Maybe there exists a quantum computer architecture which circumvents the problems of insulation?


Scott Aaronson (2006) defends quantum computers



Scott Aaronson's lecture (2006) contains counterarguments to several of Gil Kalai's claims.

Aaronson quotes a claim by Leonid Levin: 

-   300 qubits after the Hadamard initialization process contain a superposition of all the 10⁹⁰ binary numbers N that we can express with 300 bits. That collection is too large to be "physical". The probability amplitude of each one bit string is too small to be meaningful.


Is this a problem?

Let us consider a smaller quantum computer with just 20 bits. The there are only one million distinct states. Suppose that we apply logic gates and are able to guide the state to a certain integer N < 2²⁰. There is no obvious reason why a large number of initially superposed states would be a problem at all. If we imagine the process backwards, then a single state N is divided into a superposition of one million states.

Such processes happen in nature all the time.

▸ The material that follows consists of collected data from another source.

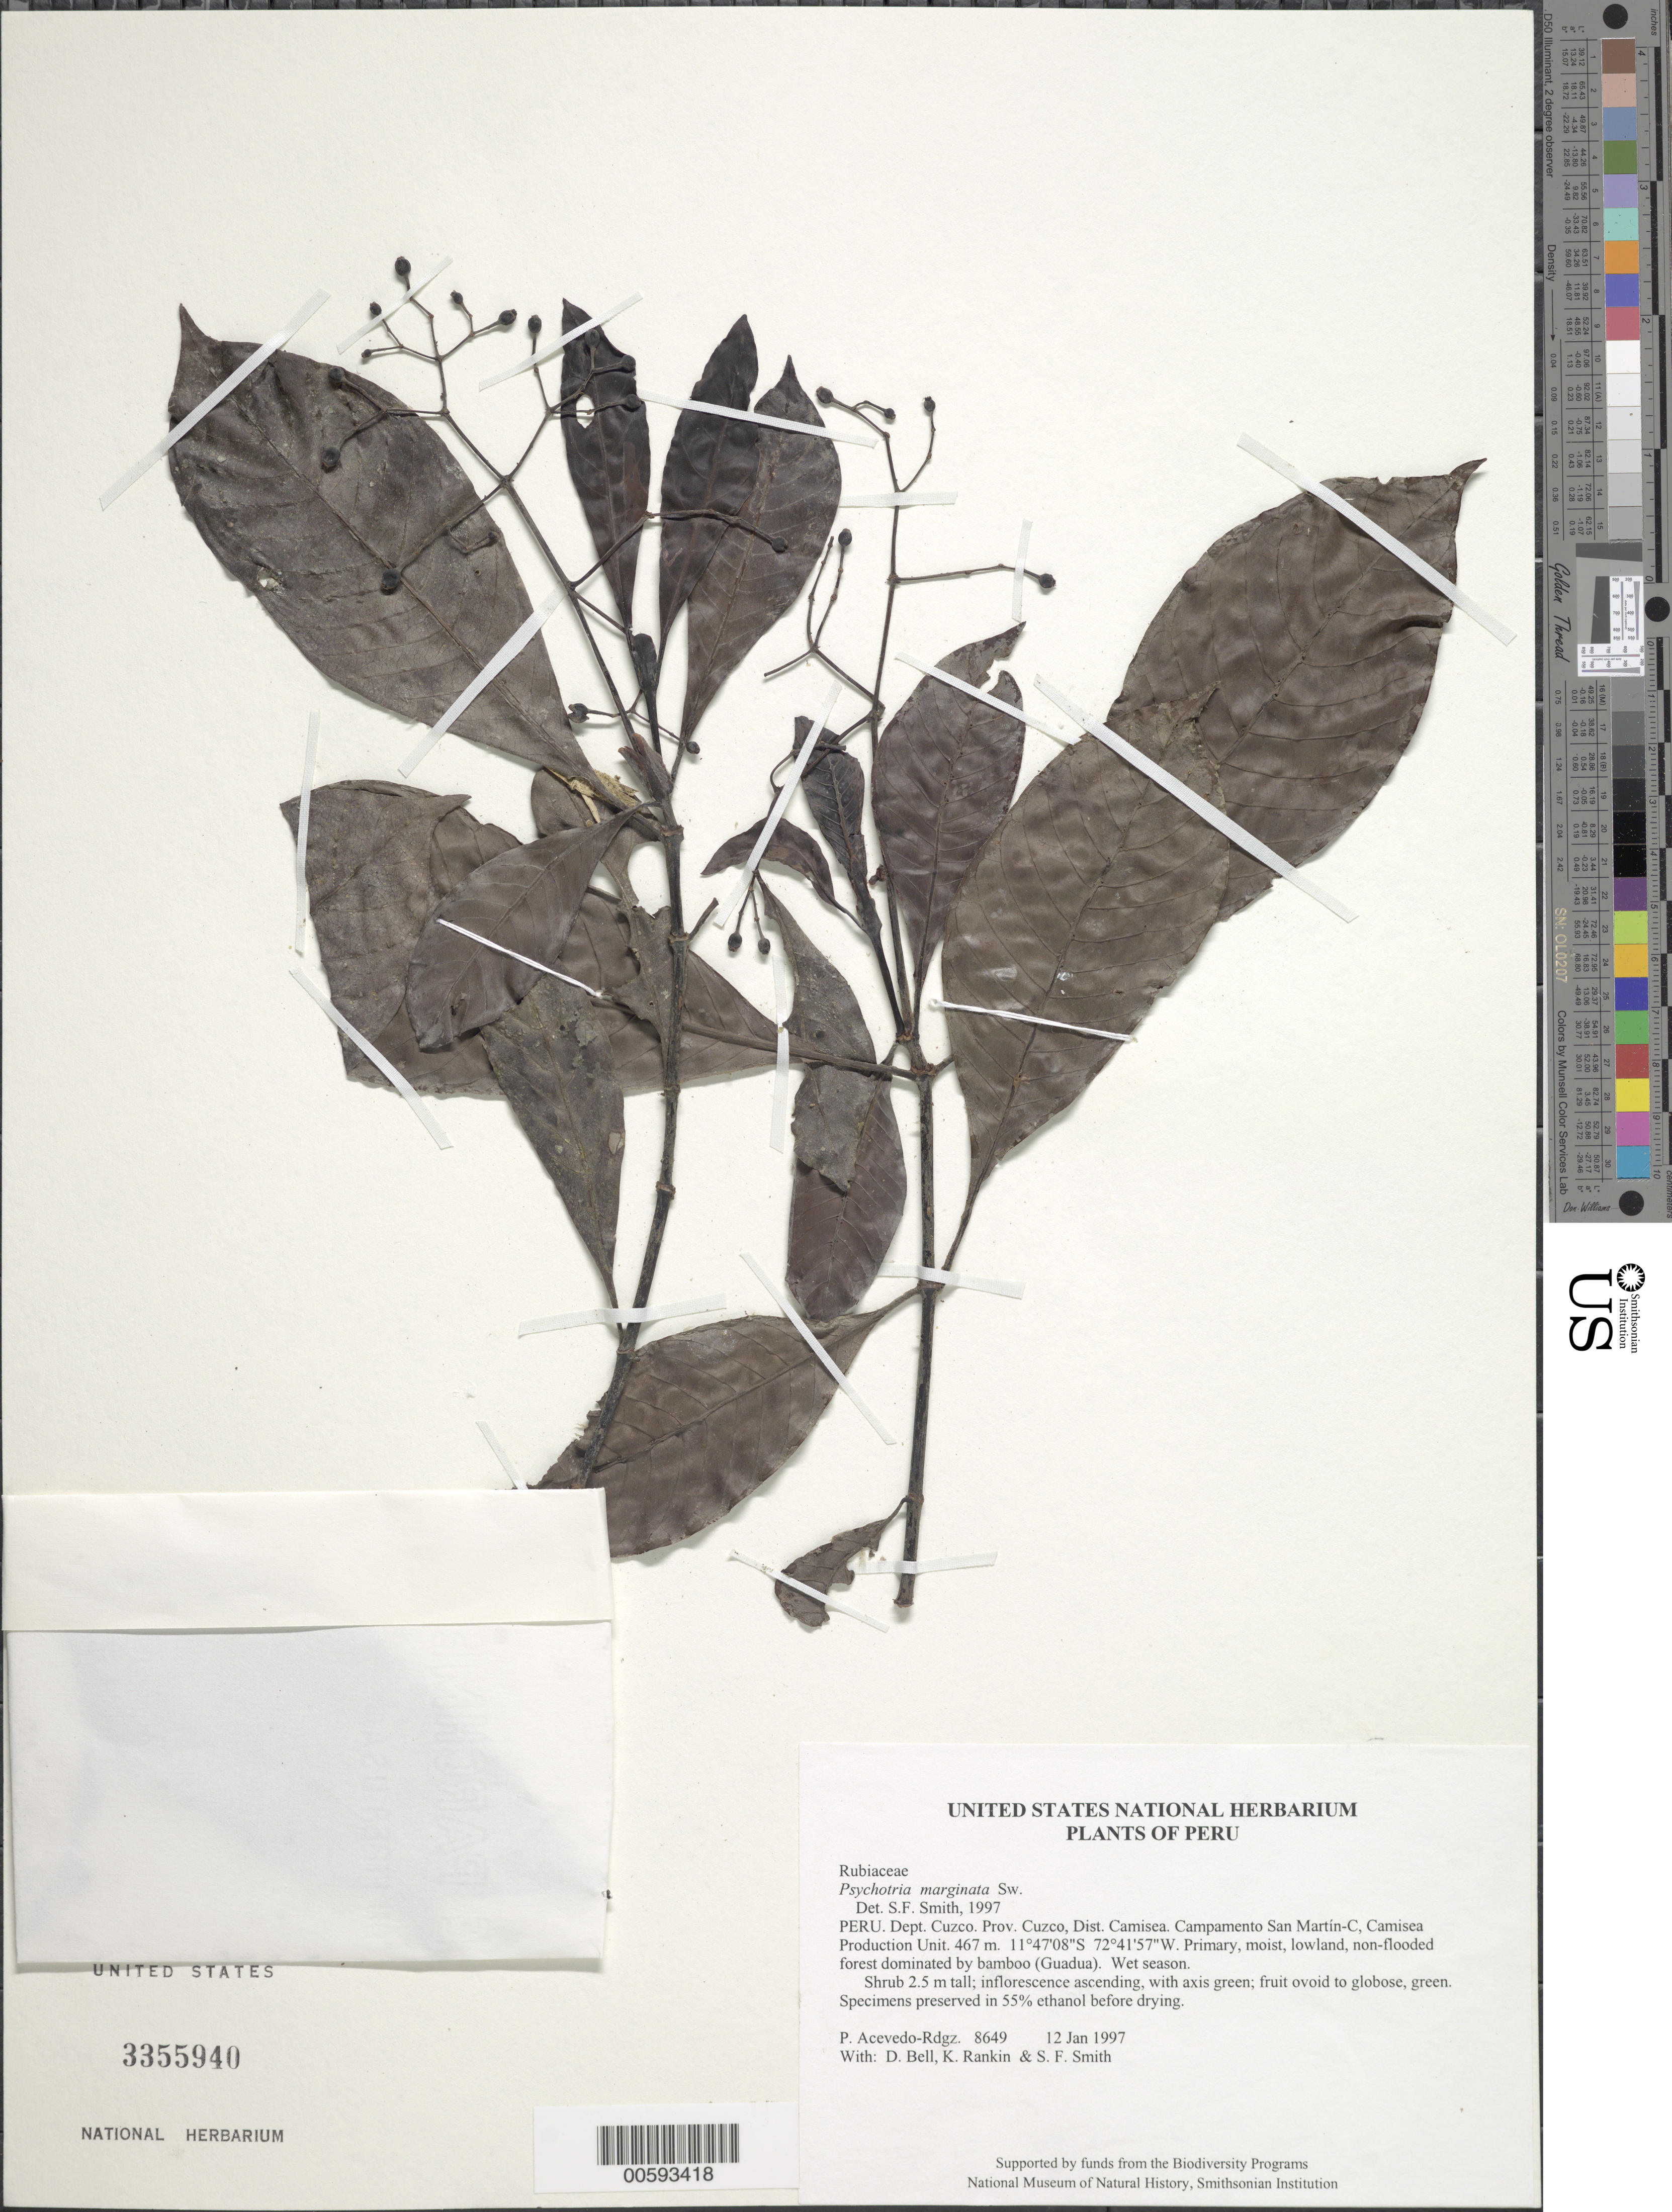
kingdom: Plantae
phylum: Tracheophyta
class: Magnoliopsida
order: Gentianales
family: Rubiaceae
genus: Psychotria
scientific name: Psychotria marginata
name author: Sw.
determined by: Smith, Stephen F., (US), NMNH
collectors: P. Acevedo-Rodr., D. A. Bell, K. B. Rankin & S.F. Smith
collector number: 8649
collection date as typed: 12 Jan 1997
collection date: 1997-01-12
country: Peru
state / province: Cusco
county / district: Cusco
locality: Districto Camisea, Campamento San Martín-C, Camisea Production Unit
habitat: Primary, moist, lowland, non-flooded forest dominated by bamboo (Guadua). Wet season.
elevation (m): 467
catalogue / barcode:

A photon goes through a pinhole and is absorbed by an atom in the screen behind it. There may be 10²⁰ atoms which can do the absorption. Quantum mechanics seems to have no problem in superposing 10²⁰ distinct states.


Progress in the implementation of quantum computers is slow


The main argument against quantum computers is practical: there has been a great deal of publicity around quantum computers for two decades now, but there still do not exist implementations which could do "useful" work. There are no genuine, commercially available quantum computers.

Let us compare this to the history of digital computers. The very first machines in the 1940s could do useful work, and commercial models were available a decade later.

The progress with quantum computers alarmingly resembles the progress (if any) with fusion reactors.


Michael Brooks (2023) writes that quantum computers at this stage are "good for nothing".


Conclusions


We were not able to find any fundamental reason why quantum computers would be impossible. Nature contains many processes which can "calculate" results which are intractable with a digital computer.

Gil Kalai has repeatedly claimed that quantum computers face insurmountable problems. But he does not present a detailed proof why this has to be so.

Efforts to implement useful quantum computers have failed, despite of two decades of work. This makes us pessimistic. Radically new ideas may be required.